The idea has caught on. Although Beaubois's colleagues questioned his decision to teach through what they called a "computer game," he's now head of MSU's Creative Research Lab and has the backing of the university's president (who has an avatar of his own). And more than 250 universities, including Harvard and MIT, now operate distance-learning programs in Second Life. Students meet in virtual classrooms to discuss history and political science. Teachers give virtual presentations, and lead virtual field trips. Guest lecturers visit from all over the world.
At the University of California, Davis, psychiatrist Peter Yellowlees has set up virtual simulations to show students what happens in a schizophrenic episode. Students can walk through a replica of his psychiatric ward, analyzing terrifying voices and eerie laughs, and can even see simulated schizophrenic hallucinations. Many students find the images disturbing, but Second Life helps them comprehend the "lived experience" of patients who "constantly complain" that doctors don't understand them, says Yellowlees.
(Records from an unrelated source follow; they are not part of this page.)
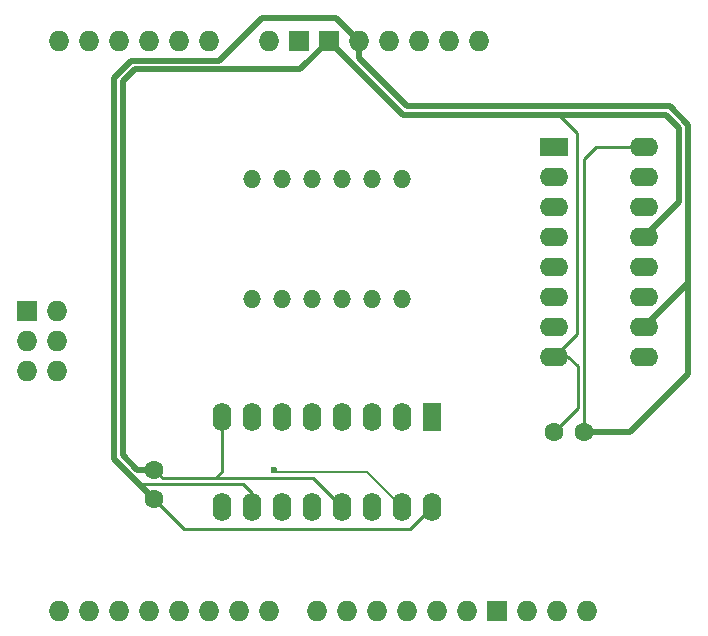
<source format=gtl>
%TF.GenerationSoftware,KiCad,Pcbnew,8.0.8-8.0.8-0~ubuntu24.04.1*%
%TF.CreationDate,2025-02-15T20:19:31-08:00*%
%TF.ProjectId,simple-counter,73696d70-6c65-42d6-936f-756e7465722e,V1.0*%
%TF.SameCoordinates,Original*%
%TF.FileFunction,Copper,L1,Top*%
%TF.FilePolarity,Positive*%
%FSLAX46Y46*%
G04 Gerber Fmt 4.6, Leading zero omitted, Abs format (unit mm)*
G04 Created by KiCad (PCBNEW 8.0.8-8.0.8-0~ubuntu24.04.1) date 2025-02-15 20:19:31*
%MOMM*%
%LPD*%
G01*
G04 APERTURE LIST*
%TA.AperFunction,ComponentPad*%
%ADD10C,1.600000*%
%TD*%
%TA.AperFunction,ComponentPad*%
%ADD11O,1.524000X1.524000*%
%TD*%
%TA.AperFunction,ComponentPad*%
%ADD12O,2.400000X1.600000*%
%TD*%
%TA.AperFunction,ComponentPad*%
%ADD13R,2.400000X1.600000*%
%TD*%
%TA.AperFunction,ComponentPad*%
%ADD14R,1.600000X2.400000*%
%TD*%
%TA.AperFunction,ComponentPad*%
%ADD15O,1.600000X2.400000*%
%TD*%
%TA.AperFunction,FiducialPad,Global*%
%ADD16O,1.727200X1.727200*%
%TD*%
%TA.AperFunction,ComponentPad*%
%ADD17O,1.727200X1.727200*%
%TD*%
%TA.AperFunction,ComponentPad*%
%ADD18R,1.727200X1.727200*%
%TD*%
%TA.AperFunction,ViaPad*%
%ADD19C,0.600000*%
%TD*%
%TA.AperFunction,Conductor*%
%ADD20C,0.500000*%
%TD*%
%TA.AperFunction,Conductor*%
%ADD21C,0.250000*%
%TD*%
%TA.AperFunction,Conductor*%
%ADD22C,0.200000*%
%TD*%
G04 APERTURE END LIST*
D10*
%TO.P,C1,2*%
%TO.N,GND*%
X203397800Y-93965000D03*
%TO.P,C1,1*%
%TO.N,/+5V*%
X205897800Y-93965000D03*
%TD*%
%TO.P,C2,1*%
%TO.N,/+5V*%
X169545000Y-99675000D03*
%TO.P,C2,2*%
%TO.N,GND*%
X169545000Y-97175000D03*
%TD*%
D11*
%TO.P,DS1,12,D1*%
%TO.N,/QA-D1*%
X177800000Y-72517000D03*
%TO.P,DS1,11,A*%
%TO.N,/QA-A*%
X180340000Y-72517000D03*
%TO.P,DS1,10,F*%
%TO.N,/QF-F*%
X182880000Y-72517000D03*
%TO.P,DS1,9,D2*%
%TO.N,/QB-D2*%
X185420000Y-72517000D03*
%TO.P,DS1,8,D3*%
%TO.N,/QC-D3*%
X187960000Y-72517000D03*
%TO.P,DS1,7,B*%
%TO.N,/QB-B*%
X190500000Y-72517000D03*
%TO.P,DS1,6,D4*%
%TO.N,/QD-D4*%
X190500000Y-82677000D03*
%TO.P,DS1,5,G*%
%TO.N,/QG-G*%
X187960000Y-82677000D03*
%TO.P,DS1,4,C*%
%TO.N,/QC-C*%
X185420000Y-82677000D03*
%TO.P,DS1,3,DP*%
%TO.N,/QH-DP*%
X182880000Y-82677000D03*
%TO.P,DS1,2,D*%
%TO.N,/QD-D*%
X180340000Y-82677000D03*
%TO.P,DS1,1,E*%
%TO.N,/QE-E*%
X177800000Y-82677000D03*
%TD*%
D12*
%TO.P,U1,16,VCC*%
%TO.N,/+5V*%
X210982800Y-69850000D03*
%TO.P,U1,15,QA*%
%TO.N,/QA-D1*%
X210982800Y-72390000D03*
%TO.P,U1,14,SER*%
%TO.N,Net-(U1-SER)*%
X210982800Y-74930000D03*
%TO.P,U1,13,~{OE}*%
%TO.N,GND*%
X210982800Y-77470000D03*
%TO.P,U1,12,RCLK*%
%TO.N,/RCLK*%
X210982800Y-80010000D03*
%TO.P,U1,11,SRCLK*%
%TO.N,/SRCLK*%
X210982800Y-82550000D03*
%TO.P,U1,10,~{SRCLR}*%
%TO.N,/+5V*%
X210982800Y-85090000D03*
%TO.P,U1,9,QH'*%
%TO.N,Net-(U1-QH')*%
X210982800Y-87630000D03*
%TO.P,U1,8,GND*%
%TO.N,GND*%
X203362800Y-87630000D03*
%TO.P,U1,7,QH*%
%TO.N,unconnected-(U1-QH-Pad7)*%
X203362800Y-85090000D03*
%TO.P,U1,6,QG*%
%TO.N,unconnected-(U1-QG-Pad6)*%
X203362800Y-82550000D03*
%TO.P,U1,5,QF*%
%TO.N,unconnected-(U1-QF-Pad5)*%
X203362800Y-80010000D03*
%TO.P,U1,4,QE*%
%TO.N,unconnected-(U1-QE-Pad4)*%
X203362800Y-77470000D03*
%TO.P,U1,3,QD*%
%TO.N,/QD-D4*%
X203362800Y-74930000D03*
%TO.P,U1,2,QC*%
%TO.N,/QC-D3*%
X203362800Y-72390000D03*
D13*
%TO.P,U1,1,QB*%
%TO.N,/QB-D2*%
X203362800Y-69850000D03*
%TD*%
D14*
%TO.P,U2,1,QB*%
%TO.N,/QB-B*%
X193025000Y-92695000D03*
D15*
%TO.P,U2,2,QC*%
%TO.N,/QC-C*%
X190485000Y-92695000D03*
%TO.P,U2,3,QD*%
%TO.N,/QD-D*%
X187945000Y-92695000D03*
%TO.P,U2,4,QE*%
%TO.N,/QE-E*%
X185405000Y-92695000D03*
%TO.P,U2,5,QF*%
%TO.N,/QF-F*%
X182865000Y-92695000D03*
%TO.P,U2,6,QG*%
%TO.N,/QG-G*%
X180325000Y-92695000D03*
%TO.P,U2,7,QH*%
%TO.N,/QH-DP*%
X177785000Y-92695000D03*
%TO.P,U2,8,GND*%
%TO.N,GND*%
X175245000Y-92695000D03*
%TO.P,U2,9,QH'*%
%TO.N,unconnected-(U2-QH'-Pad9)*%
X175245000Y-100315000D03*
%TO.P,U2,10,~{SRCLR}*%
%TO.N,/+5V*%
X177785000Y-100315000D03*
%TO.P,U2,11,SRCLK*%
%TO.N,/SRCLK*%
X180325000Y-100315000D03*
%TO.P,U2,12,RCLK*%
%TO.N,/RCLK*%
X182865000Y-100315000D03*
%TO.P,U2,13,~{OE}*%
%TO.N,GND*%
X185405000Y-100315000D03*
%TO.P,U2,14,SER*%
%TO.N,Net-(U1-QH')*%
X187945000Y-100315000D03*
%TO.P,U2,15,QA*%
%TO.N,/QA-A*%
X190485000Y-100315000D03*
%TO.P,U2,16,VCC*%
%TO.N,/+5V*%
X193025000Y-100315000D03*
%TD*%
D16*
%TO.P,A1,*%
%TO.N,*%
X196993184Y-60843385D03*
D17*
%TO.P,A1,3V3,3.3V*%
%TO.N,unconnected-(A1-3.3V-Pad3V3)*%
X189373184Y-60843385D03*
%TO.P,A1,5V1,5V*%
%TO.N,/+5V*%
X186833184Y-60843385D03*
%TO.P,A1,5V2,SPI_5V*%
%TO.N,unconnected-(A1-SPI_5V-Pad5V2)*%
X158766184Y-88783385D03*
%TO.P,A1,A0,A0*%
%TO.N,unconnected-(A1-PadA0)*%
X174133184Y-60843385D03*
%TO.P,A1,A1,A1*%
%TO.N,unconnected-(A1-PadA1)*%
X171593184Y-60843385D03*
%TO.P,A1,A2,A2*%
%TO.N,unconnected-(A1-PadA2)*%
X169053184Y-60843385D03*
%TO.P,A1,A3,A3*%
%TO.N,unconnected-(A1-PadA3)*%
X166513184Y-60843385D03*
%TO.P,A1,A4,A4*%
%TO.N,unconnected-(A1-PadA4)*%
X163973184Y-60843385D03*
D16*
%TO.P,A1,A5,A5*%
%TO.N,unconnected-(A1-PadA5)*%
X161433184Y-60843385D03*
D17*
%TO.P,A1,AREF,AREF*%
%TO.N,unconnected-(A1-PadAREF)*%
X201057184Y-109103385D03*
D16*
%TO.P,A1,D0,D0/RX*%
%TO.N,unconnected-(A1-D0{slash}RX-PadD0)*%
X161433184Y-109103385D03*
D17*
%TO.P,A1,D1,D1/TX*%
%TO.N,unconnected-(A1-D1{slash}TX-PadD1)*%
X163973184Y-109103385D03*
%TO.P,A1,D2,D2_INT0*%
%TO.N,unconnected-(A1-D2_INT0-PadD2)*%
X166513184Y-109103385D03*
%TO.P,A1,D3,D3_INT1*%
%TO.N,unconnected-(A1-D3_INT1-PadD3)*%
X169053184Y-109103385D03*
%TO.P,A1,D4,D4*%
%TO.N,/RCLK*%
X171593184Y-109103385D03*
%TO.P,A1,D5,D5*%
%TO.N,unconnected-(A1-PadD5)*%
X174133184Y-109103385D03*
%TO.P,A1,D6,D6*%
%TO.N,unconnected-(A1-PadD6)*%
X176673184Y-109103385D03*
%TO.P,A1,D7,D7*%
%TO.N,/SRCLK*%
X179213184Y-109103385D03*
%TO.P,A1,D8,D8*%
%TO.N,Net-(U1-SER)*%
X183277184Y-109103385D03*
%TO.P,A1,D9,D9*%
%TO.N,unconnected-(A1-PadD9)*%
X185817184Y-109103385D03*
%TO.P,A1,D10,D10_CS*%
%TO.N,unconnected-(A1-D10_CS-PadD10)*%
X188357184Y-109103385D03*
%TO.P,A1,D11,D11*%
%TO.N,unconnected-(A1-PadD11)*%
X190897184Y-109103385D03*
%TO.P,A1,D12,D12*%
%TO.N,unconnected-(A1-PadD12)*%
X193437184Y-109103385D03*
%TO.P,A1,D13,D13*%
%TO.N,unconnected-(A1-PadD13)*%
X195977184Y-109103385D03*
D18*
%TO.P,A1,GND1,GND*%
%TO.N,unconnected-(A1-GND-PadGND1)*%
X198517184Y-109103385D03*
%TO.P,A1,GND2,GND*%
%TO.N,GND*%
X184293184Y-60843385D03*
%TO.P,A1,GND3,GND*%
%TO.N,unconnected-(A1-GND-PadGND3)*%
X181753184Y-60843385D03*
%TO.P,A1,GND4,SPI_GND*%
%TO.N,unconnected-(A1-SPI_GND-PadGND4)*%
X158766184Y-83703385D03*
D17*
%TO.P,A1,IORF,IOREF*%
%TO.N,unconnected-(A1-IOREF-PadIORF)*%
X194453184Y-60843385D03*
%TO.P,A1,MISO,SPI_MISO*%
%TO.N,unconnected-(A1-SPI_MISO-PadMISO)*%
X161306184Y-88783385D03*
%TO.P,A1,MOSI,SPI_MOSI*%
%TO.N,unconnected-(A1-SPI_MOSI-PadMOSI)*%
X158766184Y-86243385D03*
%TO.P,A1,RST1,RESET*%
%TO.N,unconnected-(A1-RESET-PadRST1)*%
X191913184Y-60843385D03*
%TO.P,A1,RST2,SPI_RESET*%
%TO.N,unconnected-(A1-SPI_RESET-PadRST2)*%
X161306184Y-83703385D03*
%TO.P,A1,SCK,SPI_SCK*%
%TO.N,unconnected-(A1-SPI_SCK-PadSCK)*%
X161306184Y-86243385D03*
D16*
%TO.P,A1,SCL,SCL*%
%TO.N,unconnected-(A1-PadSCL)*%
X206137184Y-109103385D03*
D17*
%TO.P,A1,SDA,SDA*%
%TO.N,unconnected-(A1-PadSDA)*%
X203597184Y-109103385D03*
%TO.P,A1,VIN,VIN*%
%TO.N,unconnected-(A1-PadVIN)*%
X179213184Y-60843385D03*
%TD*%
D19*
%TO.N,/QA-A*%
X179705000Y-97155000D03*
%TD*%
D20*
%TO.N,/+5V*%
X186833184Y-60843385D02*
X186833184Y-62322725D01*
X186833184Y-62322725D02*
X190918059Y-66407600D01*
X190918059Y-66407600D02*
X213188060Y-66407600D01*
X213188060Y-66407600D02*
X214727100Y-67946640D01*
X214727100Y-67946640D02*
X214727100Y-89046500D01*
X214727100Y-89046500D02*
X209808600Y-93965000D01*
X209808600Y-93965000D02*
X205897800Y-93965000D01*
%TO.N,GND*%
X184293184Y-60843385D02*
X190607399Y-67157600D01*
X190607399Y-67157600D02*
X212877400Y-67157600D01*
X212877400Y-67157600D02*
X213977100Y-68257300D01*
X213977100Y-68257300D02*
X213977100Y-74475700D01*
X213977100Y-74475700D02*
X210982800Y-77470000D01*
D21*
%TO.N,/+5V*%
X172028800Y-102158800D02*
X169545000Y-99675000D01*
D20*
X168285000Y-98415000D02*
X169545000Y-99675000D01*
D21*
X172028800Y-102158800D02*
X191181200Y-102158800D01*
X168285000Y-98415000D02*
X177086600Y-98415000D01*
D20*
X184905799Y-58916000D02*
X186833184Y-60843385D01*
X175006000Y-62534800D02*
X178624800Y-58916000D01*
X167557659Y-62534800D02*
X175006000Y-62534800D01*
X166128000Y-96258000D02*
X166128000Y-63964459D01*
X168285000Y-98415000D02*
X166128000Y-96258000D01*
X166128000Y-63964459D02*
X167557659Y-62534800D01*
X178624800Y-58916000D02*
X184905799Y-58916000D01*
D21*
X191181200Y-102158800D02*
X193025000Y-100315000D01*
X177086600Y-98415000D02*
X177785000Y-99113400D01*
X177785000Y-99113400D02*
X177785000Y-100315000D01*
D20*
X214727100Y-81345700D02*
X210982800Y-85090000D01*
D21*
%TO.N,GND*%
X203362800Y-87630000D02*
X204597000Y-87630000D01*
X204597000Y-87630000D02*
X205397800Y-88430800D01*
X205397800Y-91985000D02*
X203417800Y-93965000D01*
X205397800Y-88430800D02*
X205397800Y-91985000D01*
%TO.N,/+5V*%
X210982800Y-69850000D02*
X206933800Y-69850000D01*
X206933800Y-69850000D02*
X205897800Y-70886000D01*
X205897800Y-70886000D02*
X205897800Y-93965000D01*
%TO.N,GND*%
X175245000Y-97357500D02*
X174687500Y-97915000D01*
X175245000Y-92695000D02*
X175245000Y-97357500D01*
X185405000Y-100315000D02*
X183005000Y-97915000D01*
D22*
%TO.N,/QA-A*%
X179705000Y-97155000D02*
X179905000Y-97355000D01*
X179905000Y-97355000D02*
X187525000Y-97355000D01*
X187525000Y-97355000D02*
X190485000Y-100315000D01*
D20*
%TO.N,GND*%
X184293184Y-60843385D02*
X181851769Y-63284800D01*
X181851769Y-63284800D02*
X167868319Y-63284800D01*
X167868319Y-63284800D02*
X166878000Y-64275119D01*
X166878000Y-64275119D02*
X166878000Y-95947340D01*
X166878000Y-95947340D02*
X168105660Y-97175000D01*
D21*
X169545000Y-97175000D02*
X169530000Y-97190000D01*
D20*
X168105660Y-97175000D02*
X169545000Y-97175000D01*
D21*
X183005000Y-97915000D02*
X173045400Y-97915000D01*
X173045400Y-97915000D02*
X170285000Y-97915000D01*
X170285000Y-97915000D02*
X169545000Y-97175000D01*
X205337600Y-68660200D02*
X203835000Y-67157600D01*
X205337600Y-85655200D02*
X205337600Y-68660200D01*
X203362800Y-87630000D02*
X205337600Y-85655200D01*
%TD*%
M02*

</source>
True to the unofficial Second Life mantra—by the people, for the people—patients themselves are utilizing that clinical potential, too. "Brigadoon," for instance, is a Second Life island inhabited by a group of adults who suffer from Asperger's syndrome, a form of autism characterized by awkward, eccentric and obsessive behavior. Asperger's patients have trouble interacting socially and don't perceive things that should come naturally—how to introduce themselves or strike up a conversation, for instance. But in Second Life, these patients are learning to interact in ways that would be terrifying for them in real life. One sufferer has re-created a favorite restaurant, where the group regularly meets. Gradually, they are leaving their private island to venture into the rest of Second Life, integrating into the larger community. "The one thing that really amazes me about Second Life is the way it empowers people," says John Lester, the former Harvard Medical School researcher who set up the group (and now works for Linden Lab). "It frees them from the role of the biological device."
Not everyone is convinced that Second Life is a good thing. Some critics are uneasy with the idea of people's getting more and more of their social activity online. "No matter how you beef it up with little icons or fancy colors, [virtual worlds] don't have the nuance of face-to-face interaction," says Oxford University's Susan Greenfield, who heads the U.K.'s Institute for the Future of the Mind. It all depends, of course, on whether you see Second Life's taking the place of ordinary social interaction or supplementing it, or as just another kind of diversion—like "the 21st-century version of the novel," says Greenfield.